|
İstanbul Mahkemesi 12 Numaralı Sicil (H. 1073-1074/M. 1663-1664) cilt: 16, sayfa: 883 Hüküm no: 1207 Orijinal metin no: [128b-1] Bu defter İstanbul 2010 Avrupa Kültür Başkenti Ajansı ve İslam Araştırmaları Merkezi (İSAM) ortaklığı ile hazırlanmıştır.
Köle olduğu iddiasıyla Bolu nâzırı Dilaver b. Abdullah tarafından tutulan Ali’nin hür olduğunun anlaşıldığı
İşbu orta boylu açık kaşlı gök elâ gözlü sarışın Rusiyyü’l-asl Ali b. Abdullah nâm şâbb-ı emred mahfil-i kazâda, vilâyet-i Anadolu’da kasaba-i Bolu nâzırı olan Dilaver b. Abdullah’ın kethüdâsı ve tarafından husûs-ı âti’l-beyâna sâbitü’l-vekâle vekîli olan Hüseyin Bey b. Veli mahzarında üzerine takrîr-i da‘vâ edip Kangırı kazâsına tâbi‘ Ayan nâm karyede sâkin iken bundan akdem vefât eden Mahmud Bey b. İbrahim’in abd-i müşterâsı iken târih-i kitâbdan üç sene mukaddem mezbûr Mahmud Bey hâl-i hayâtında şuhûd-ı udûl mahzarında beni tedbîr-i mutlak ile müdebber edip üç ay mürûrundan sonra mezbûr Mahmud Bey vefât etmekle sülüs malı müsâ‘id olmağla ben mu‘tak olup bir maslahat için kasaba-i Bolu’ya geldiğimde, müvekkil-i merkūm Dilaver Ağa sen âbıksın deyû beni bi gayri vechin ahz eylemişdir hâlâ vekîl-i merkūmdan suâl olunup sebîlim tahliyye olunmak matlûbumdur dedikde gıbbe’s-suâl vekîl-i mezbûr cevâbında müvekkilim mersûm Dilaver Ağa müdde‘î-i merkūmu âbık olmağla [ahz] eylemişdi.
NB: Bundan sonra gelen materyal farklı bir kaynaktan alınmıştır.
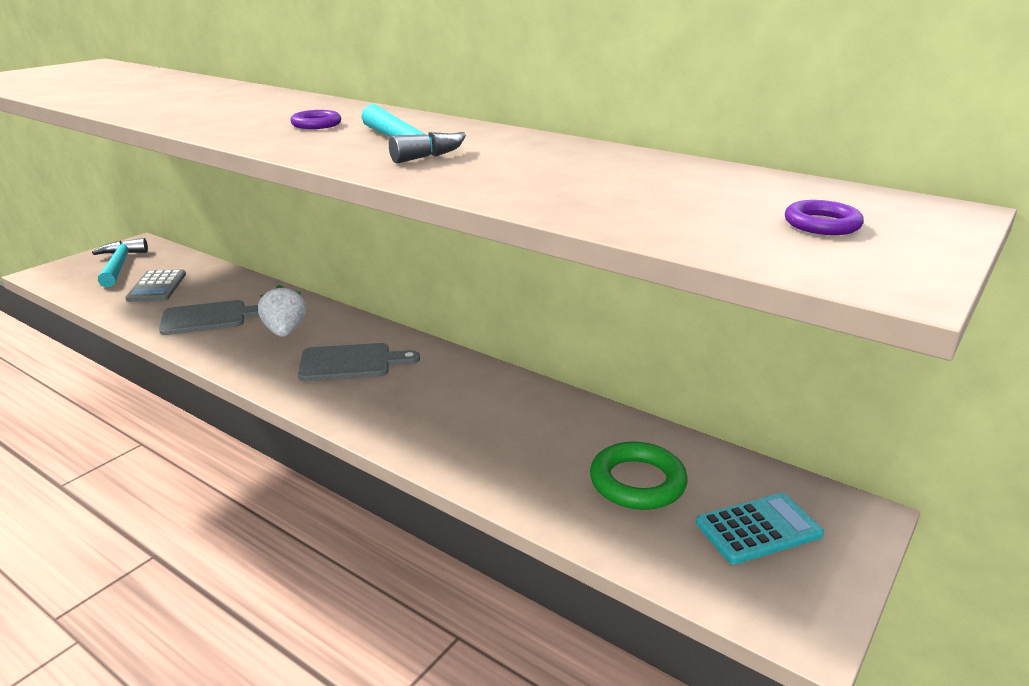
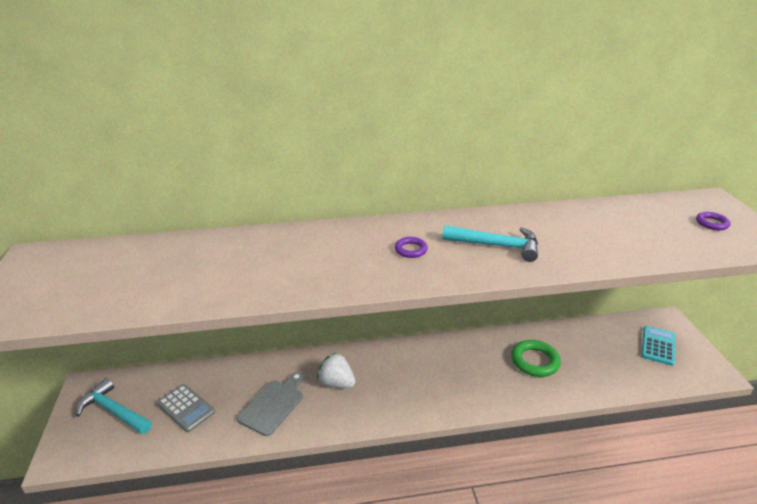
camera: 45 degrees left, 5 degrees up
(351, 363) = (407, 377): grey cutting board -> none
(637, 482) = (603, 354): green ring -> green ring (535, 361)

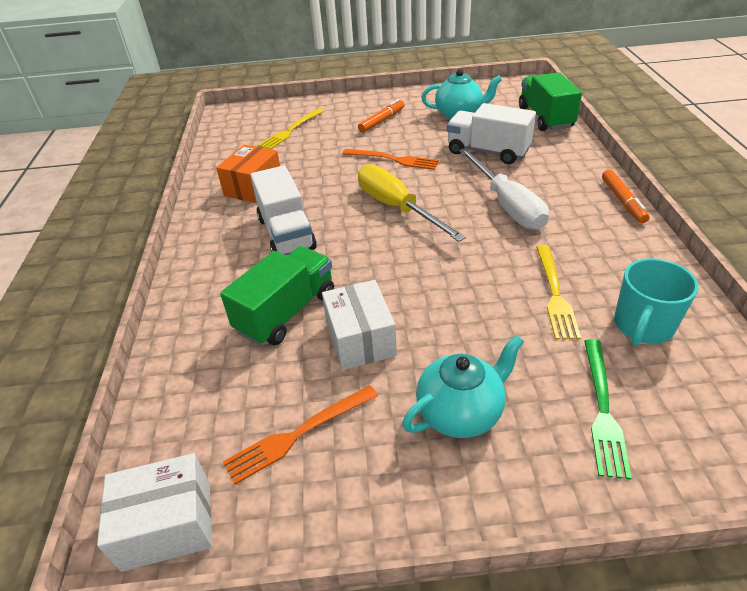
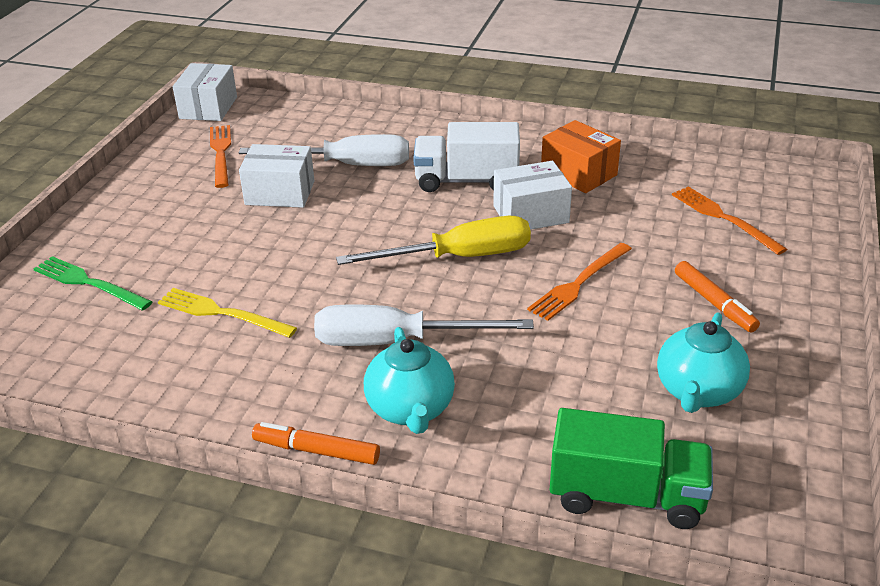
camera: 110 degrees right, 5 degrees down
(286, 312) = (347, 165): green truck -> white screwdriver
(291, 130) = (723, 218): yellow fork -> orange fork
(322, 193) = (530, 214): none -> white box
(461, 412) = (163, 219): turquoise teapot -> turquoise teapot (410, 409)
(487, 151) = (544, 376): white truck -> none
(642, 326) = (129, 348): turquoise mug -> none

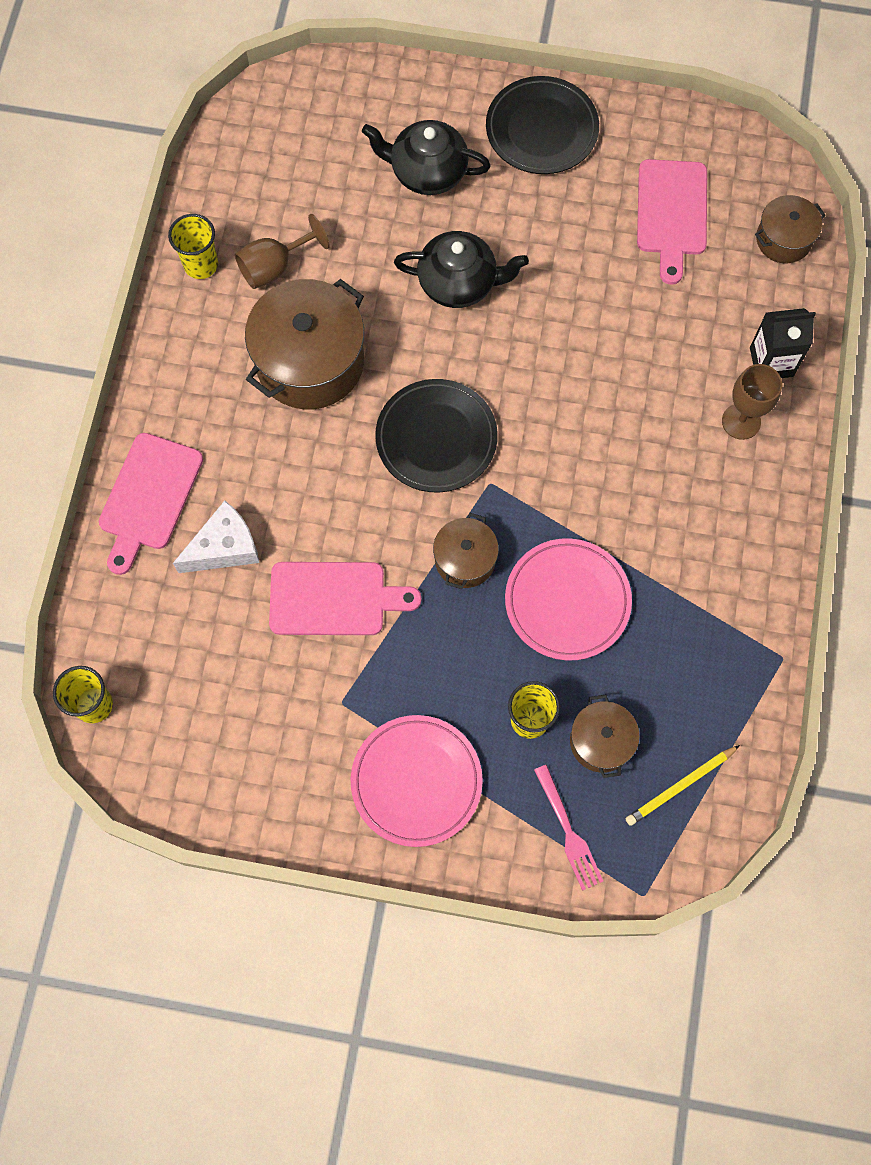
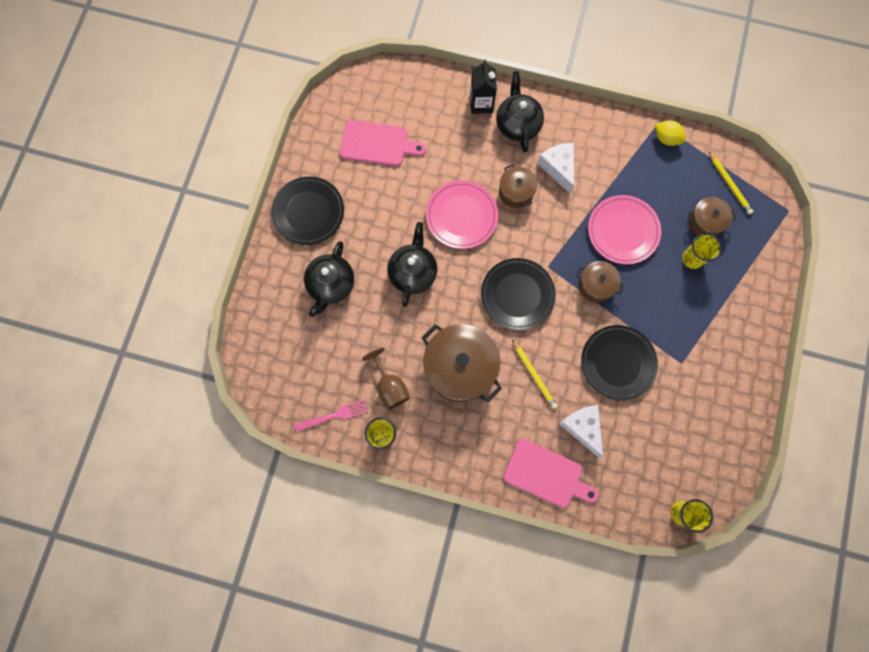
camera: 85 degrees left, 5 degrees up
(305, 470) = (534, 375): none -> yellow pencil
(334, 599) = (617, 363): pink cutting board -> black plate
(416, 781) = (728, 324): pink plate -> pink plate (461, 216)
(568, 831) = (755, 245): pink fork -> pink fork (335, 415)
(669, 491) = (558, 168): none -> white cheese
(741, 421) = (517, 124): brown goblet -> black teapot
(754, 672) = (666, 138): none -> yellow lemon
(783, 239) = (402, 85): brown pot -> brown pot (516, 192)

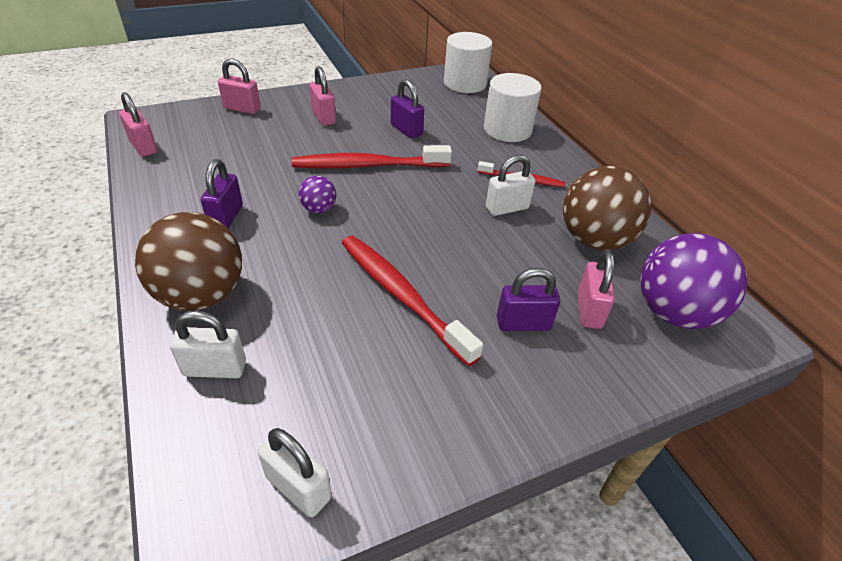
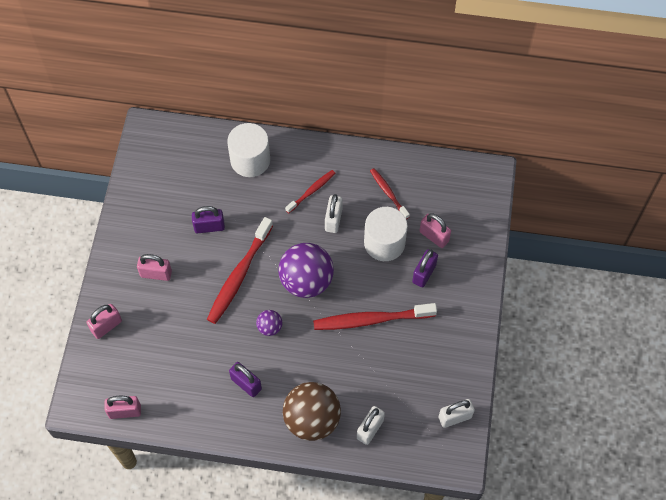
camera: 55 degrees left, 20 degrees up
(465, 83) = (166, 145): white cylinder -> white cylinder (384, 243)
(594, 240) = (388, 193): brown ball -> red toothbrush
(673, 312) = (458, 198): purple ball -> purple ball (306, 281)

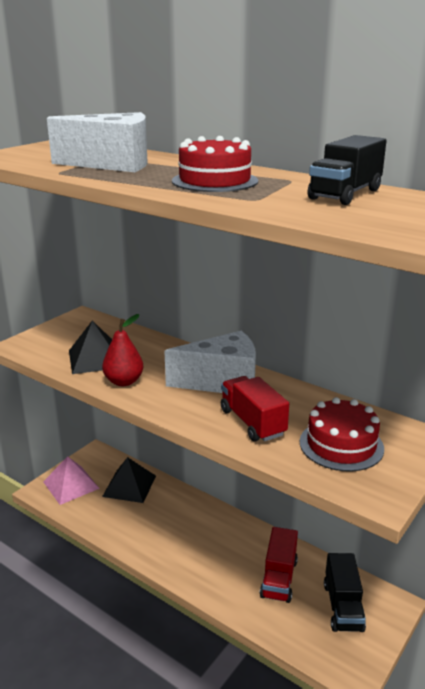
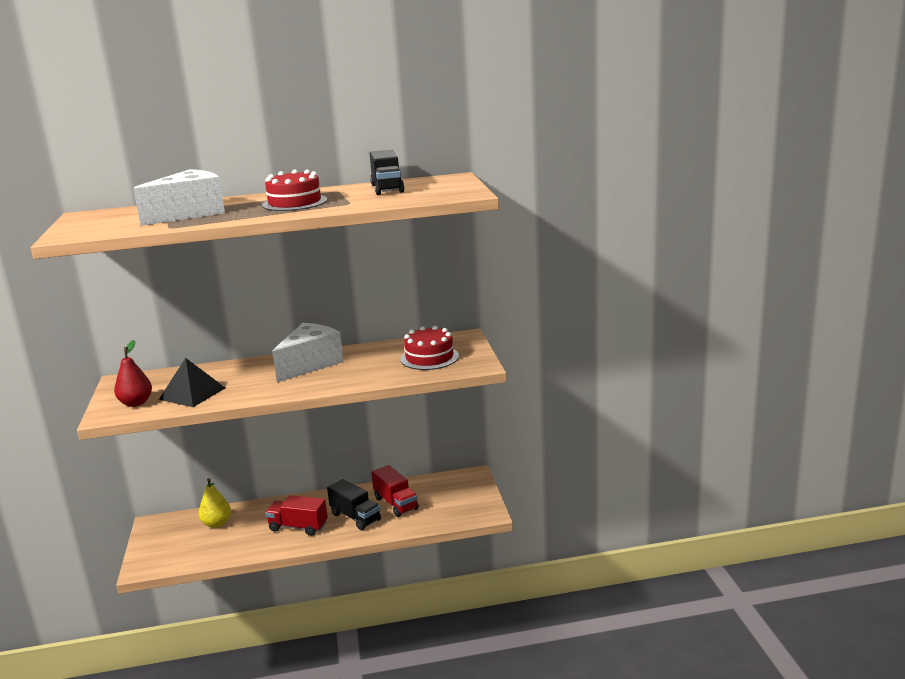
camera: 45 degrees left, 5 degrees down
(71, 485) = (164, 550): pink pyramid -> none
(124, 381) = (242, 393): red pear -> red pear (136, 403)
(129, 486) = (217, 523): black pyramid -> yellow pear
(252, 422) = (365, 371): red truck -> red truck (298, 527)
(343, 606) = (448, 493): black truck -> black truck (355, 517)

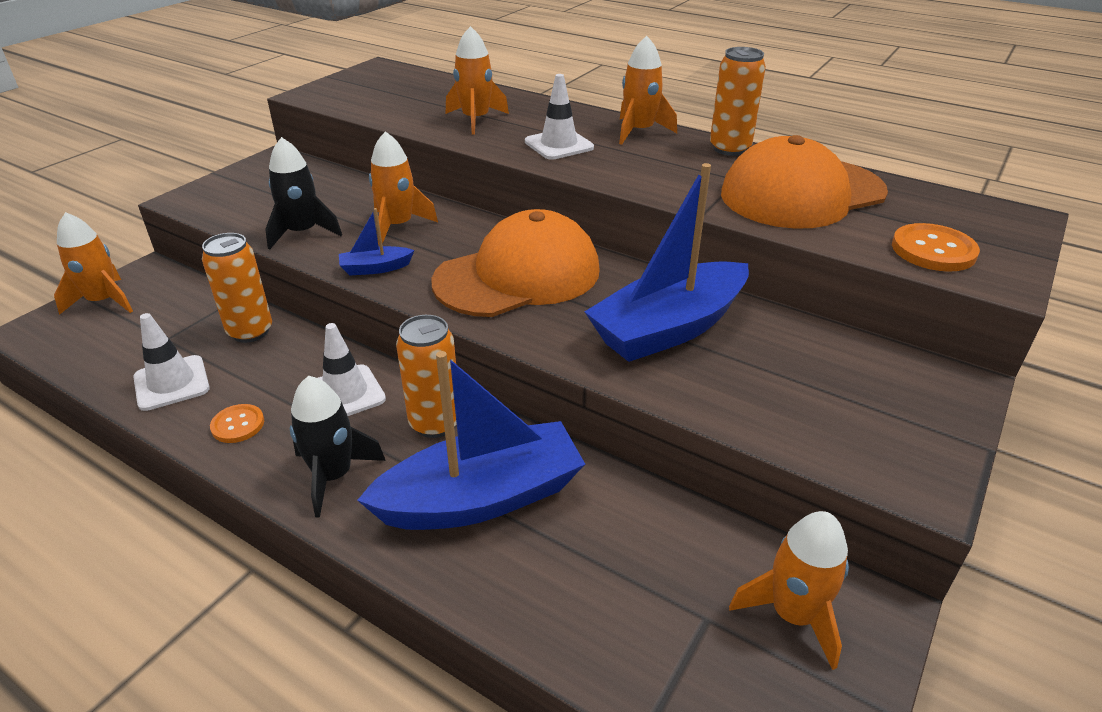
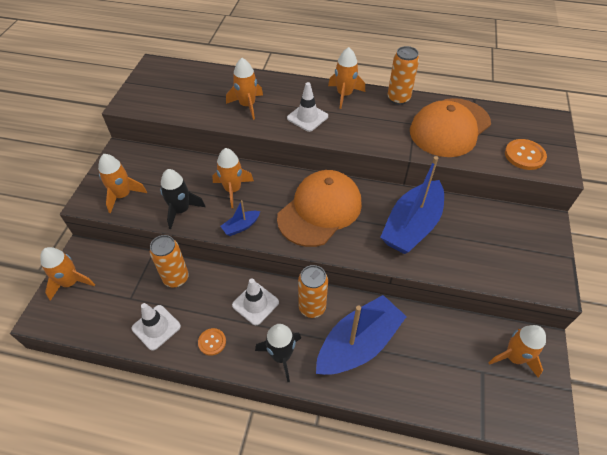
camera: 20 degrees left, 15 degrees up
(237, 202) = (123, 195): none -> orange rocket

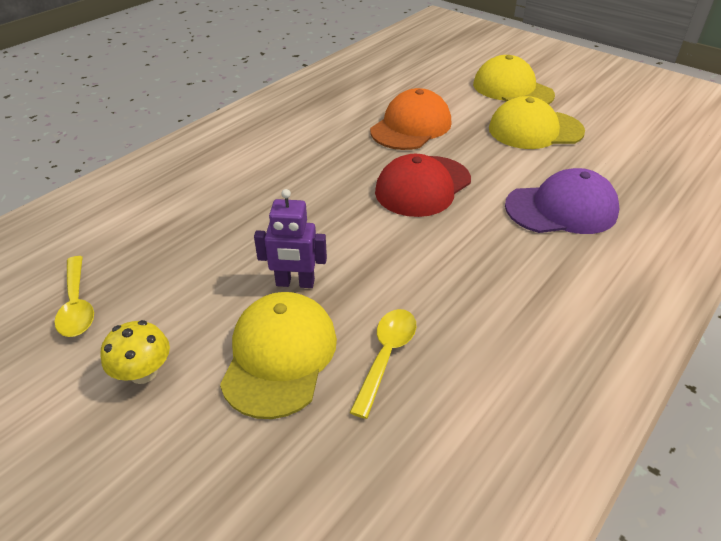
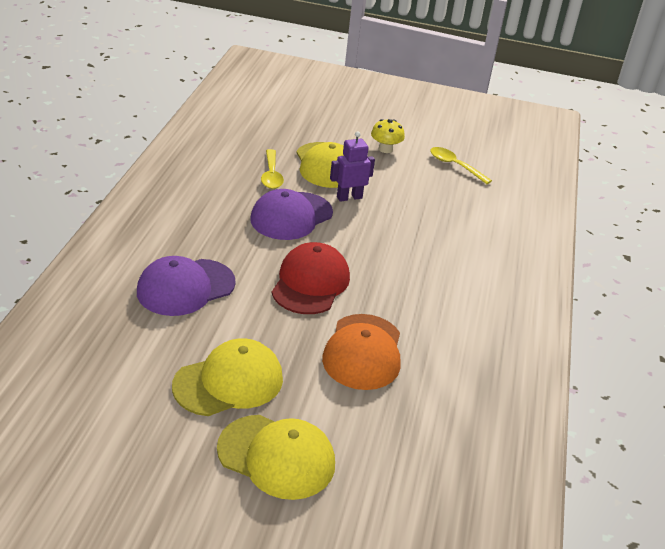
camera: 150 degrees right, 5 degrees down
(397, 271) = (291, 216): none -> purple cap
Lâkin mu‘tak olduğu ma‘lûmu değildir deyû ıtkını inkâr edicek müdde‘î-i mezbûr Ali’den müdde‘âsını mübeyyine beyyine taleb olundukda udûl-i müslimînden olup fi’l-asl karye-i merkūme sükkânından olup hâlâ mahmiye-i İstanbul’da Sahn medreselerinde Beyazîzâde Ahmed Efendi medresesinde sâkin es-Seyyid Mehmed Efendi b. es-Seyyid Mehmed ve Halil b. el-Hâc Hasan ve Mustafa b. Ali nâm kimesneler li ecli’ş-şehâde meclis-i şer‘a hâzırûn olup istişhâd olunduklarında, fi’l-hakīka müdde‘î-i mezbûr Ali zikr olunan Ayan nâm karyede sâkin iken bundan akdem vefât eden mezkûr Mahmud Bey’in abd-ı müşterâsı iken târih-i kitâbdan üç sene mukaddem merkūm Mahmud Bey hâl-i hayâtında bizim huzûrumuzda merkūm Ali’yi tedbîr-i mutlak ile müdebber edip üç ay mürûrundan sonra merkūm Mahmud Bey vefât etmekle sülüs malı müsâ‘id olmağla mersûm Ali mu‘tak olmuşdur biz bu husûsa bu vech üzre şâhidleriz şehâdet dahi ederiz deyû her biri edâ-i şehâdet-i şer‘iyye eylediklerinde ba‘de’t-ta‘dîl ve’t-tezkiyye şehâdetleri makbûle olmağın mûcebince merkūm Ali’nin ıtkına ba‘de’l-hükm mâ vaka‘a bi’t-taleb ketb olundu. Hurrire fi’t-târihi’l-mezbûr li’s-seneti’l-merkūme
Şuhûdü’l-hâl: Es-Seyyid Ahmed Çavuş b. ( ), Ali Ağa b. Hüseyin, Fahrü’l-müderrisîni’l-kirâm Nâzikîzâde Mustafa Efendi, Hüseyin Çavuş b. Ali el-Mübâşir, Mehmed Çavuş b. İbrahim ve gayruhüm.